Jules Adolphe Aimé Louis Breton (1 May 1827 – 5 July 1906) was a 19th-century French Realist painter. His paintings are heavily influenced by the French countryside and his absorption of traditional methods of painting helped make Jules Breton one of the primary transmitters of the beauty and idyllic vision of rural existence.


Breton was born on 1 May 1827 in Courrières, a small Pas-de-Calais village. His first artistic training was not far from Courrières at the College St. Bertin near Saint-Omer. He met the painter Félix De Vigne in 1842 who, impressed by his youthful talent, persuaded his family to let him study art. Breton left for Ghent in 1843 where he continued to study art at the Academy of Fine Artswith de Vigne and the painter Hendrik Van der Haert. In 1846, Breton moved to Antwerp where he took lessons with Egide Charles Gustave Wappers and spent some time copying the works of Flemish masters. In 1847, he left for Paris where he hoped to perfect his artistic training at the École des Beaux-Arts.

In Paris he studied in the atelier of the Michel Martin Drolling. He met and became friends with several of the Realist painters, including François Bonvin and Gustave Brion and his early entries at the Paris Salon reflected their influence. His first efforts were in historical subjects: Saint Piat preaching in Gaul then, under the influence of the revolution of 1848, he represented Misery and Despair. The Salon displayed his painting Misery and Despair in 1849 and Hunger in 1850-51. Both paintings have since been destroyed. After Hunger was successfully shown in Brussels and Ghent, Breton moved to Belgium where he met his future wife Elodie.

He continued to exhibit throughout the 1870s and into the 1880s and 1890s and his reputation grew. His poetic renderings of single peasant female figures in a landscape, posed against the setting sun, remained very popular, especially in the United States. Since his works were so popular, Breton often produced copies of some of his images. He was extremely popular in his own time, exhibiting numerous compositions at the Salons that were widely available as engravings. He was one of the best known painters of his period in his native France as well as England and the United States. In 1880 Vincent van Gogh walked 85 miles to Courrières to pay a visit to Breton, whom he greatly admired, but turned back, put off by Breton's high wall.

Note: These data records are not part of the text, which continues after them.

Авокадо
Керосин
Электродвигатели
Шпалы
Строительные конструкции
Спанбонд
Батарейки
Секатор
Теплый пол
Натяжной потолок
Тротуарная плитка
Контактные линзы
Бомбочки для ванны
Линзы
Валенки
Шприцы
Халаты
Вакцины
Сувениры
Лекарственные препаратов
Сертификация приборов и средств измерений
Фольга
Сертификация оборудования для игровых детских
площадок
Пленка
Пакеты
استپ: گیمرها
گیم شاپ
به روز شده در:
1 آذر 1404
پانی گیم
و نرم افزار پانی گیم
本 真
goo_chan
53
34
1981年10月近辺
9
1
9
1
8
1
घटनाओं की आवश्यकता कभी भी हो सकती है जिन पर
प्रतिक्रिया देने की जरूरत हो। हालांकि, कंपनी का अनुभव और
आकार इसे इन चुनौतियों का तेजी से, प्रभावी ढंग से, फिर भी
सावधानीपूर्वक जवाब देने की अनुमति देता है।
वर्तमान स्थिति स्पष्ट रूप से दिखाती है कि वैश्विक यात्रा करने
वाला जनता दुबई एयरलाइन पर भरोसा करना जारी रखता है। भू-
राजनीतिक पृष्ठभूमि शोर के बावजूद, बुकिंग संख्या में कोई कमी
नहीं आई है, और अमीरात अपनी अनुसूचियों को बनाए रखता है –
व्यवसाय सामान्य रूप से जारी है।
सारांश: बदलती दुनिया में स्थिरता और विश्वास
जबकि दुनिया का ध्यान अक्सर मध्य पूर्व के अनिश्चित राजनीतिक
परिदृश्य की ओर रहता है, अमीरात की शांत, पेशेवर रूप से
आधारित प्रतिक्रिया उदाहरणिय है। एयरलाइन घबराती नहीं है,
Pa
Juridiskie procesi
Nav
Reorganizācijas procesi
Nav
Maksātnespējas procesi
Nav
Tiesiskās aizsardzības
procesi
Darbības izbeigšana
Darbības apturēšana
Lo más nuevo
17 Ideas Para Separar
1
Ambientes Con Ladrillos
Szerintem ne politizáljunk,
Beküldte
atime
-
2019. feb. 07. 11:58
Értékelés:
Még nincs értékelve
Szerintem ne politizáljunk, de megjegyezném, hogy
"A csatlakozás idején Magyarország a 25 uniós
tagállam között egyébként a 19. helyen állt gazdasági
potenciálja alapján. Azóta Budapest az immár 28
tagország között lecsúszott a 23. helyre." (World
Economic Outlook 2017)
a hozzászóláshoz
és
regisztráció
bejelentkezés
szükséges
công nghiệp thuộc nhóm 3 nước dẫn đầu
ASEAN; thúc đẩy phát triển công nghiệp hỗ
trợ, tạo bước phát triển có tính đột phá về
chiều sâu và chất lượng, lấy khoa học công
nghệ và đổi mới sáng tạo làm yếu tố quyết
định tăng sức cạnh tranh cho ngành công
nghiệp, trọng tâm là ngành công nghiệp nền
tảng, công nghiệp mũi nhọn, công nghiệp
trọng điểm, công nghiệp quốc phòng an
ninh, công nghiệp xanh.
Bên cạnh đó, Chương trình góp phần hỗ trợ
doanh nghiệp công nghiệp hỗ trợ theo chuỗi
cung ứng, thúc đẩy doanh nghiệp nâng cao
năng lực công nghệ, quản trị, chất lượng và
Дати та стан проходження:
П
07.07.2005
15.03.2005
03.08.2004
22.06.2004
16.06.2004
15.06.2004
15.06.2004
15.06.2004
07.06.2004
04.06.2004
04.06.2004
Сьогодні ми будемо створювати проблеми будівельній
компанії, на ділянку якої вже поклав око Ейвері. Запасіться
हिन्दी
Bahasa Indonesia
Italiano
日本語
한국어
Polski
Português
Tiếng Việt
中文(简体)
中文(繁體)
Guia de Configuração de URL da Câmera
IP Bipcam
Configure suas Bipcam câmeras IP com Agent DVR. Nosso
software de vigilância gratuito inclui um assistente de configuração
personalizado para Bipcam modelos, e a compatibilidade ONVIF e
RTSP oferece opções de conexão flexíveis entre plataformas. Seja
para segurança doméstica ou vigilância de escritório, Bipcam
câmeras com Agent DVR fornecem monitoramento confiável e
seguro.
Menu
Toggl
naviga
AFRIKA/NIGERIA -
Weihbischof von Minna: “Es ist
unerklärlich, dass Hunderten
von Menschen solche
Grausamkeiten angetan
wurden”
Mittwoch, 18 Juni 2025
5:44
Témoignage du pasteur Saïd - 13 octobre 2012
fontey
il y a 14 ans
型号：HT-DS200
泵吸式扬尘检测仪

In 1886, Breton was elected a member of the Institut de France on the death of Baudry. In 1889 he was made commander of the Legion of Honor, and in 1899 foreign member of the Royal Academy of London. His brother Emile, an architect by training, and his daughter Virginie were also painters.

He also wrote several books, and was a recognized writer who published a volume of poems (Jeanne) and several editions of prose relating his life as an artist and the lives of other artists that he personally knew; among them Les Champs et la mer (1876), Nos peintres du siècle(1900), Delphine Bernard (1902), and La Peinture (1904). Breton died in Paris on 5 July 1906. His numerous subjects may be divided generally into four classes: labour, rest, rural festivals and religious festivals.

Willa Cather's novel The Song of the Lark takes its name from Breton's painting.

In 1912, Jules Breton St. in the 13th arrondissement of Paris was given his name.

In February 2014, actor Bill Murray disclosed at a press event for the film, "The Monuments Men," that an encounter with Breton's painting "The Song of the Lark," at the Art Institute of Chicago, helped turn him away from suicidal (or perhaps just plain "sad") thoughts.